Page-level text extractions
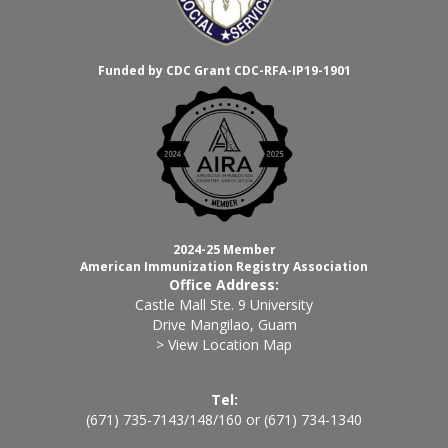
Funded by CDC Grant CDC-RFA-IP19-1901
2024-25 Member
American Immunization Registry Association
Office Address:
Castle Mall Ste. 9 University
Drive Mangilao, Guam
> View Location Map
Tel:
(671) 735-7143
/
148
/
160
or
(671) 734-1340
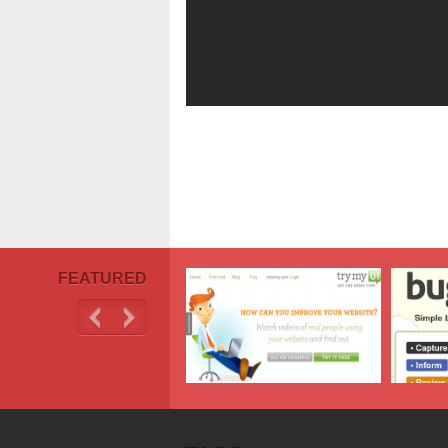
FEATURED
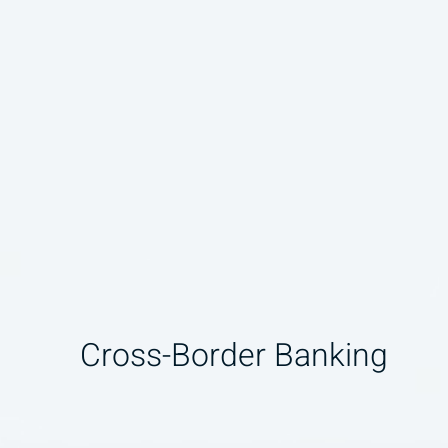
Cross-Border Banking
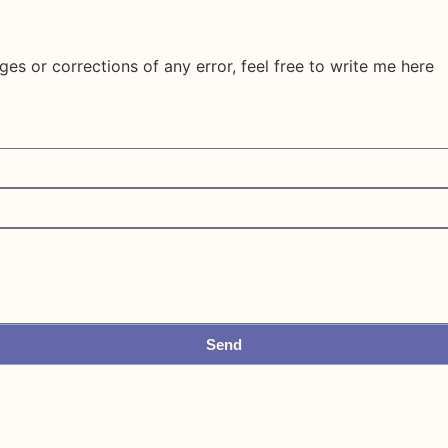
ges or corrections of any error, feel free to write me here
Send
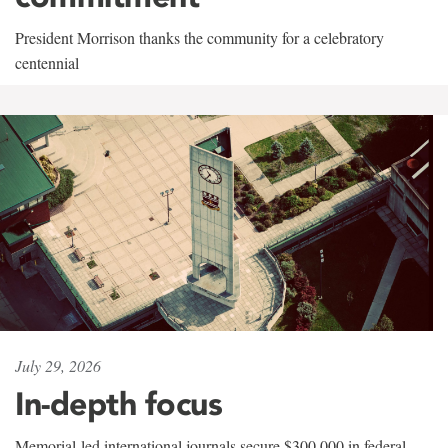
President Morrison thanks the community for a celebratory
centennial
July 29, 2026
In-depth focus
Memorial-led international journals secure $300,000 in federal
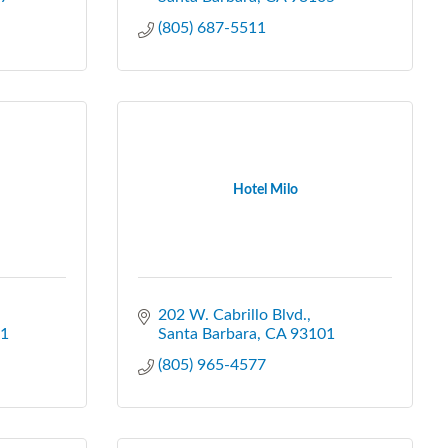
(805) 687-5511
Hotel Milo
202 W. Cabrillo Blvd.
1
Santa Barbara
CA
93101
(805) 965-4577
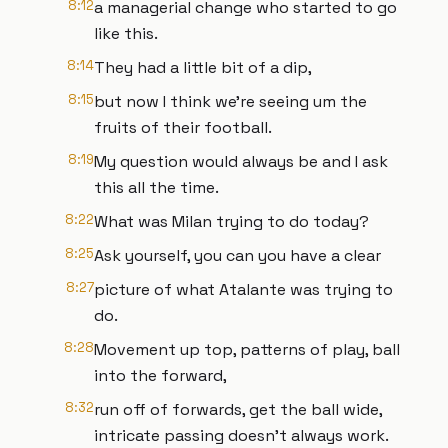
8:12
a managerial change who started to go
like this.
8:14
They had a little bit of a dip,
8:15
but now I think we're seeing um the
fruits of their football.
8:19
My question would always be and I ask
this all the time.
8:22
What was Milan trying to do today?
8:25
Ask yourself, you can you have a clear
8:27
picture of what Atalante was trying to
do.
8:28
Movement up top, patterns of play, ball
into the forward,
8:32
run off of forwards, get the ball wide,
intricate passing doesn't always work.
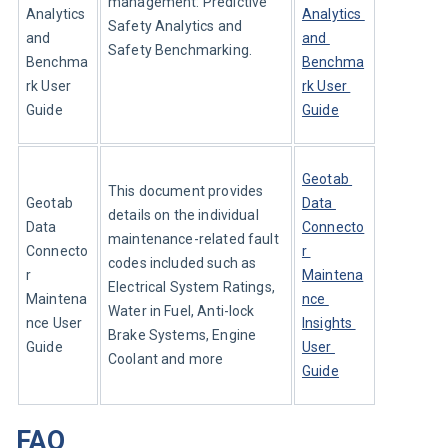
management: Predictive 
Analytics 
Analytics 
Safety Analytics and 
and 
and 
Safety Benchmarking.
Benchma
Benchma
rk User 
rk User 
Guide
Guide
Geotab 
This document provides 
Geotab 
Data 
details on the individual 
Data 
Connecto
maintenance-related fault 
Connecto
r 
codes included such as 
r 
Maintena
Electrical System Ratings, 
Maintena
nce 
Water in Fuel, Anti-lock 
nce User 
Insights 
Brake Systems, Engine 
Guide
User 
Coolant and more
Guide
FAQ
--
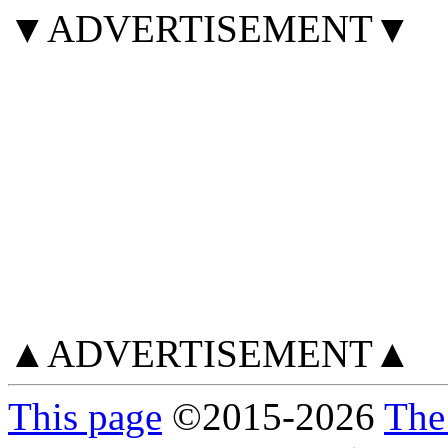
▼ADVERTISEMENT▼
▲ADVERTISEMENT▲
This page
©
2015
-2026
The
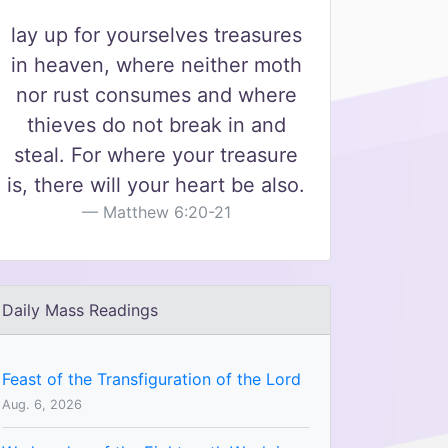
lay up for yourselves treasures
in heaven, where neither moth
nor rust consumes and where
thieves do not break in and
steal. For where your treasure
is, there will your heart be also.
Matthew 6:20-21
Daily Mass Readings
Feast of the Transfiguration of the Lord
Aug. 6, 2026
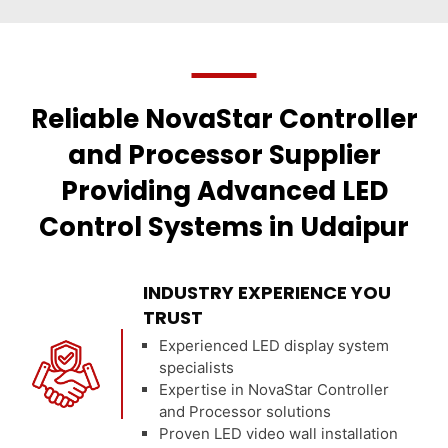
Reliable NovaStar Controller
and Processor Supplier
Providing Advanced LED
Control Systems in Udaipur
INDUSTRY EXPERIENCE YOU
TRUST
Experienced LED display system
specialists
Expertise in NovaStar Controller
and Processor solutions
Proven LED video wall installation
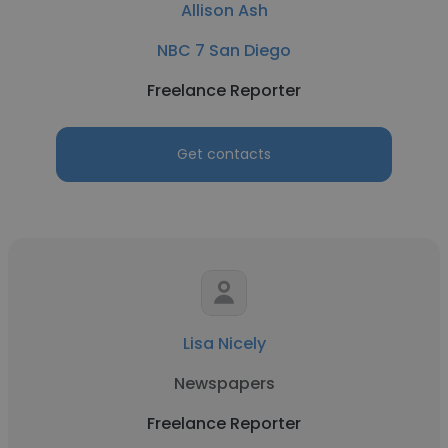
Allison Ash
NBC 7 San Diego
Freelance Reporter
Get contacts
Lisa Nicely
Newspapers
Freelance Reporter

▸ **What the task requires**
Which lines in the data contain the word "Controller"? Return each one in full.

▸ **Output below**
Reliable NovaStar Controller
Expertise in NovaStar Controller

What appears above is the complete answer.